Assumptions of inevitabilityMost of us abuse our own small-power thoughtlessly, even self-righteously. We tell ourselves that we gave the kids a “good spanking” because they were naughty, rather than because we established with them early on a power relationship that confusingly taught them that the use of force and coercion came with a parental stamp of approval. Those in greater power, from minions in the media to executives of major corporations, are no different. They are as incapable of questioning the ideology and the narrative – how inevitable and “right” our neoliberal system is – as the rest of us. But they play a vital part in maintaining and entrenching that system nonetheless.
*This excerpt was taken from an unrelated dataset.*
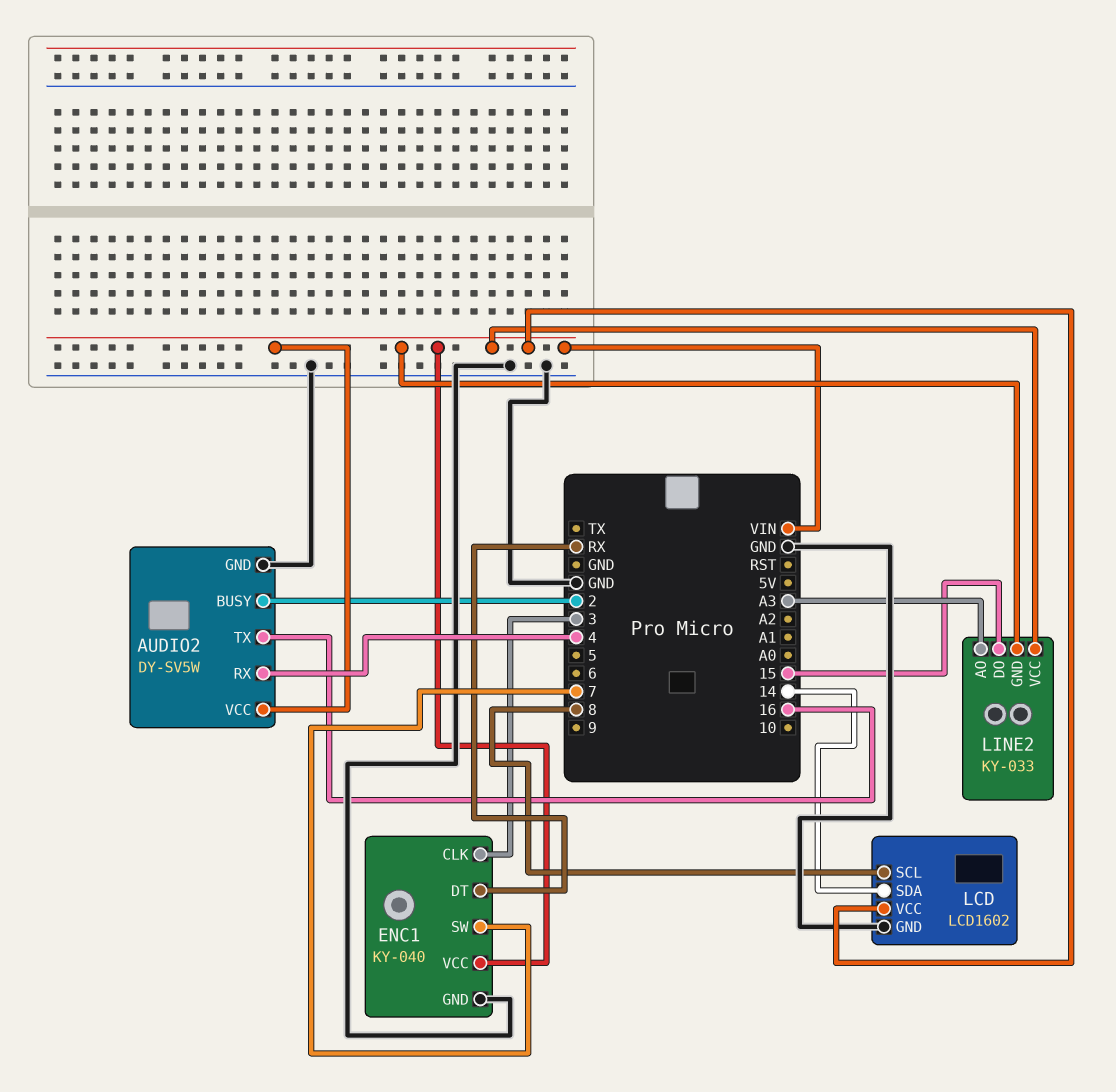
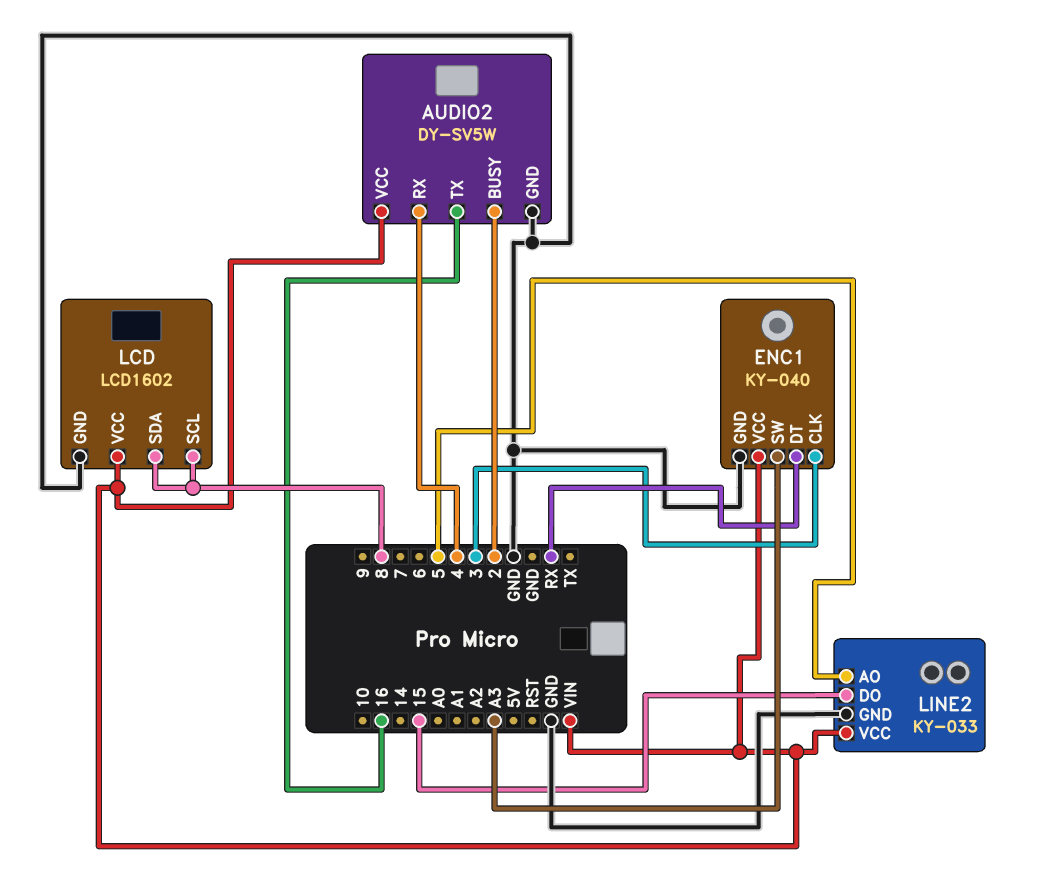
ENC1 pin SW: 7 -> A3
LCD pin SDA: 14 -> 8
LINE2 pin AO: A3 -> 5
LINE2 pin GND: VIN -> GND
David Cromwell and David Edwards of Media Lens have provided two analogies – in the context of the media – that help explain how it is possible for individuals and groups to assist and enforce systems of power without having any conscious intention to do so, and without being aware that they are contributing to something harmful. Without, in short, being aware that they are conspiring in the system. The first:
When a shoal of fish instantly changes direction, it looks for all the world as though the movement was synchronised by some guiding hand. Journalists – all trained and selected for obedience by media all seeking to maximise profits within state-capitalist society – tend to respond to events in the same way.The second:
Place a square wooden framework on a flat surface and pour into it a stream of ball bearings, marbles, or other round objects. Some of the balls may bounce out, but many will form a layer within the wooden framework; others will then find a place atop this first layer. In this way, the flow of ball bearings steadily builds new layers that inevitably produce a pyramid-style shape. This experiment is used to demonstrate how near-perfect crystalline structures such as snowflakes arise in nature without conscious design.The system – whether feudalism, capitalism, neoliberalism – emerges out of the real-world circumstances of those seeking power most ruthlessly. In a time when the key resource was land, a class emerged justifying why it should have exclusive rights to control that land and the labour needed to make it productive. When industrial processes developed, a class emerged demanding that it had proprietary rights to those processes and to the labour needed to make them productive.